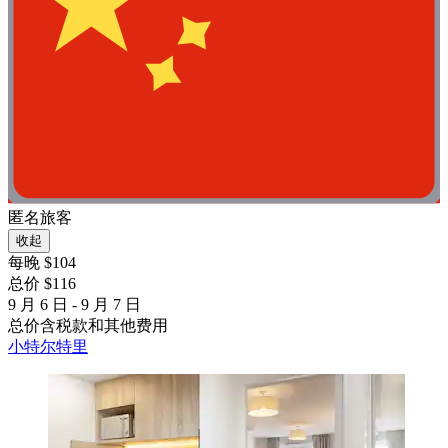
匿名旅客
收起
每晚 $104
总价 $116
9 月 6 日 - 9 月 7 日
总价含税款和其他费用
小特尔特里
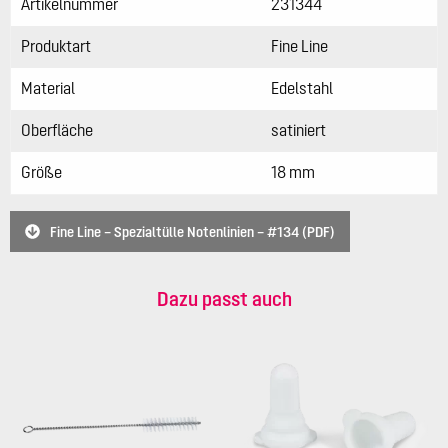
Artikelnummer
231344
Produktart
Fine Line
Material
Edelstahl
Oberfläche
satiniert
Größe
18 mm
Fine Line – Spezialtülle Notenlinien – #134 (PDF)
Dazu passt auch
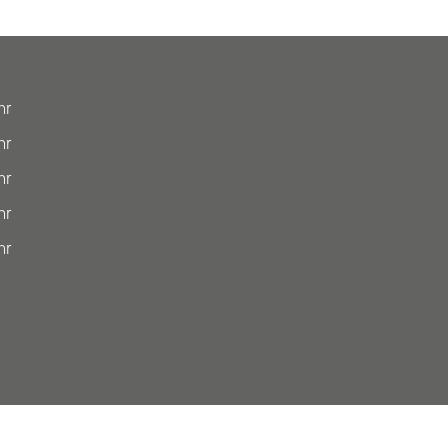
hr
hr
hr
hr
hr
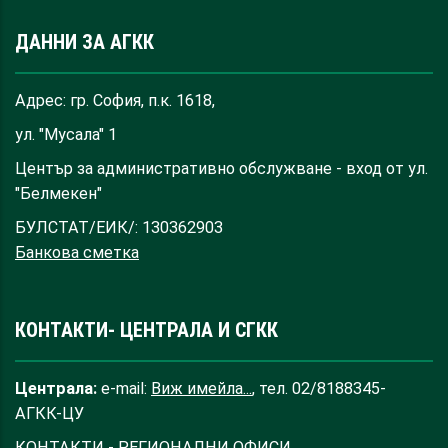
ДАННИ ЗА АГКК
Адрес: гр. София, п.к. 1618,
ул. "Мусала" 1
Център за административно обслужване - вход от ул.
"Белмекен"
БУЛСТАТ/ЕИК/: 130362903
Банкова сметка
КОНТАКТИ- ЦЕНТРАЛА И СГКК
Централа:
e-mail:
Виж имейла...
, тел. 02/8188345-
АГКК-ЦУ
КОНТАКТИ - РЕГИОНАЛНИ ОФИСИ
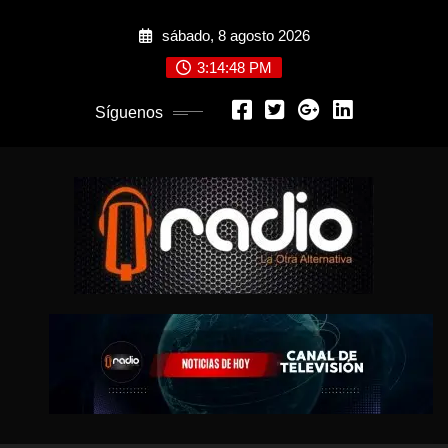
Saltar
sábado, 8 agosto 2026
al
contenido
3:14:50 PM
Síguenos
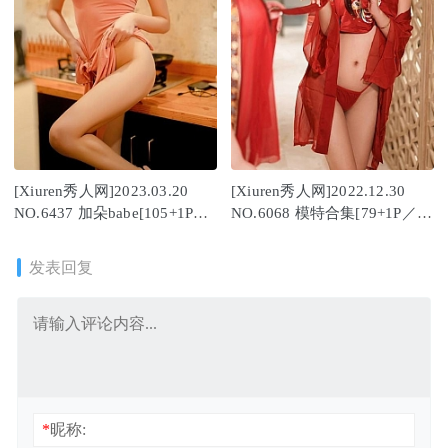
[Xiuren秀人网]2023.03.20
[Xiuren秀人网]2022.12.30
NO.6437 加朵babe[105+1P／
NO.6068 模特合集[79+1P／
838MB]
680MB]
发表回复
*
昵称:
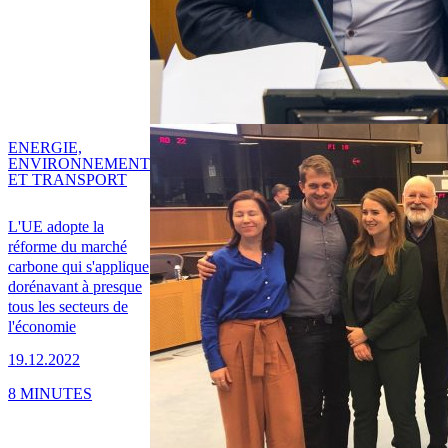
ENERGIE,
ENVIRONNEMENT
ET TRANSPORT
L'UE adopte la
réforme du marché
carbone qui s'applique
dorénavant à presque
tous les secteurs de
l'économie
19.12.2022
8 MINUTES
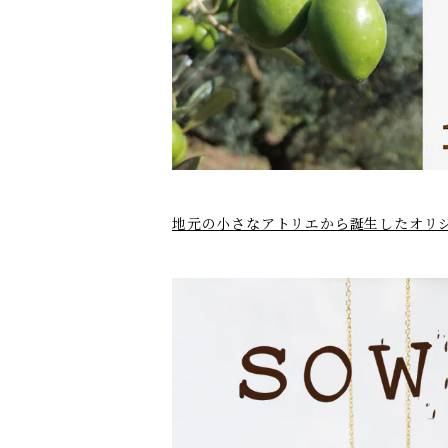
地元の小さなアトリエから誕生したオリ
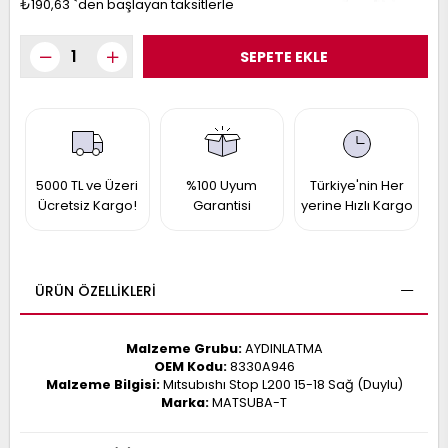
₺190,63
`den başlayan taksitlerle
017
013
009
993
-
ANETTE
RAIL
5000 TL ve Üzeri
%100 Uyum
Türkiye'nin Her
ASHQAI
ICRA
Ücretsiz Kargo!
Garantisi
yerine Hızlı Kargo
ARGO
30
10
1
23
002-
006-
995-
ÜRÜN ÖZELLIKLERI
996-
007
013
001
Malzeme Grubu:
AYDINLATMA
001
OEM Kodu:
8330A946
Malzeme Bilgisi:
Mıtsubıshı Stop L200 15-18 Sağ (Duylu)
Marka:
MATSUBA-T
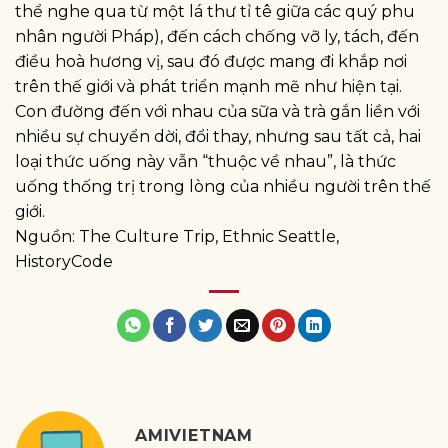
thể nghe qua từ một lá thư tỉ tê giữa các quý phu
nhân người Pháp), đến cách chống vỡ ly, tách, đến
điều hoà hương vị, sau đó được mang đi khắp nơi
trên thế giới và phát triển mạnh mẽ như hiện tại.
Con đường đến với nhau của sữa và trà gắn liền với
nhiều sự chuyển dời, đổi thay, nhưng sau tất cả, hai
loại thức uống này vẫn “thuộc về nhau”, là thức
uống thống trị trong lòng của nhiều người trên thế
giới.
Nguồn: The Culture Trip, Ethnic Seattle,
HistoryCode
AMIVIETNAM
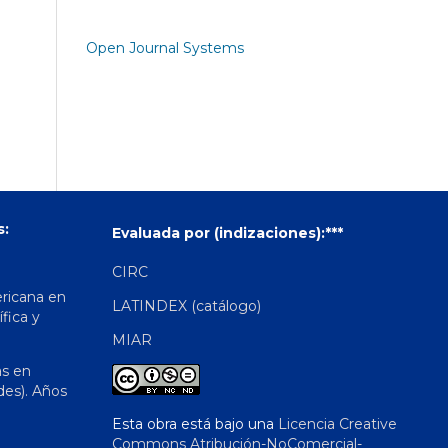
Open Journal Systems
s:
Evaluada por (indizaciones):***
CIRC
ericana en
LATINDEX (catálogo)
ífica y
MIAR
as en
des). Años
Esta obra está bajo una
Licencia Creative
Commons Atribución-NoComercial-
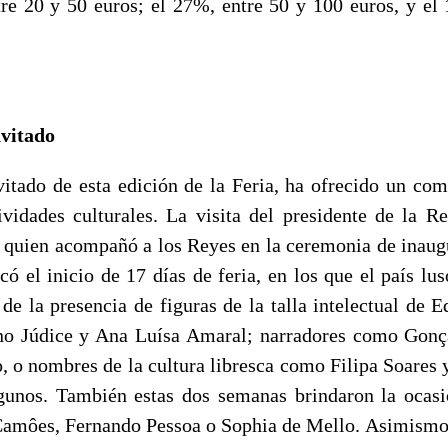
tre 20 y 50 euros; el 27%, entre 50 y 100 euros, y e
nvitado
nvitado de esta edición de la Feria, ha ofrecido un com
vidades culturales. La visita del presidente de la R
 quien acompañó a los Reyes en la ceremonia de inaug
ó el inicio de 17 días de feria, en los que el país lus
 de la presencia de figuras de la talla intelectual de
o Júdice y Ana Luísa Amaral; narradores como Gonç
, o nombres de la cultura libresca como Filipa Soares 
lgunos. También estas dos semanas brindaron la ocasi
Camôes, Fernando Pessoa o Sophia de Mello. Asimismo,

────────────────────────────────────────

> **WHAT YOU NEED TO DO**: When an image appears in the data, skip it and output the rest exactly.

> **SOLUTION FOR THIS EXERCISE**:
匿名旅客
收起
每晚 $104
总价 $116
9 月 6 日 - 9 月 7 日
总价含税款和其他费用
小特尔特里
Artikelnummer
231344
Produktart
Fine Line
Material
Edelstahl
Oberfläche
satiniert
Größe
18 mm
Fine Line – Spezialtülle Notenlinien – #134 (PDF)
Dazu passt auch
hr
hr
hr
hr
hr
ДАННИ ЗА АГКК
Адрес: гр. София, п.к. 1618,
ул. "Мусала" 1
Център за административно обслужване - вход от ул.
"Белмекен"
БУЛСТАТ/ЕИК/: 130362903
Банкова сметка
КОНТАКТИ- ЦЕНТРАЛА И СГКК
Централа:
e-mail:
Виж имейла...
, тел. 02/8188345-
АГКК-ЦУ
КОНТАКТИ - РЕГИОНАЛНИ ОФИСИ
Saltar
sábado, 8 agosto 2026
al
contenido
3:14:50 PM
Síguenos
[Xiuren秀人网]2023.03.20
[Xiuren秀人网]2022.12.30
NO.6437 加朵babe[105+1P／
NO.6068 模特合集[79+1P／
838MB]
680MB]
发表回复
*
昵称:
ENERGIE,
ENVIRONNEMENT
ET TRANSPORT
L'UE adopte la
réforme du marché
carbone qui s'applique
dorénavant à presque
tous les secteurs de
l'économie
19.12.2022
8 MINUTES
地元の小さなアトリエから誕生したオリ
₺190,63
`den başlayan taksitlerle
017
013
009
993
-
ANETTE
RAIL
5000 TL ve Üzeri
%100 Uyum
Türkiye'nin Her
ASHQAI
ICRA
Ücretsiz Kargo!
Garantisi
yerine Hızlı Kargo
ARGO
30
10
1
23
002-
006-
995-
ÜRÜN ÖZELLIKLERI
996-
007
013
001
Malzeme Grubu:
AYDINLATMA
001
OEM Kodu:
8330A946
Malzeme Bilgisi:
Mıtsubıshı Stop L200 15-18 Sağ (Duylu)
Marka:
MATSUBA-T
thể nghe qua từ một lá thư tỉ tê giữa các quý phu
nhân người Pháp), đến cách chống vỡ ly, tách, đến
điều hoà hương vị, sau đó được mang đi khắp nơi
trên thế giới và phát triển mạnh mẽ như hiện tại.
Con đường đến với nhau của sữa và trà gắn liền với
nhiều sự chuyển dời, đổi thay, nhưng sau tất cả, hai
loại thức uống này vẫn “thuộc về nhau”, là thức
uống thống trị trong lòng của nhiều người trên thế
giới.
Nguồn: The Culture Trip, Ethnic Seattle,
HistoryCode
AMIVIETNAM
Open Journal Systems
s:
Evaluada por (indizaciones):***
CIRC
ericana en
LATINDEX (catálogo)
ífica y
MIAR
as en
des). Años
Esta obra está bajo una
Licencia Creative
Commons Atribución-NoComercial-
tre 20 y 50 euros; el 27%, entre 50 y 100 euros, y e
nvitado
nvitado de esta edición de la Feria, ha ofrecido un com
vidades culturales. La visita del presidente de la R
 quien acompañó a los Reyes en la ceremonia de inaug
ó el inicio de 17 días de feria, en los que el país lus
 de la presencia de figuras de la talla intelectual de
o Júdice y Ana Luísa Amaral; narradores como Gonç
, o nombres de la cultura libresca como Filipa Soares 
lgunos. También estas dos semanas brindaron la ocasi
Camôes, Fernando Pessoa o Sophia de Mello. Asimismo,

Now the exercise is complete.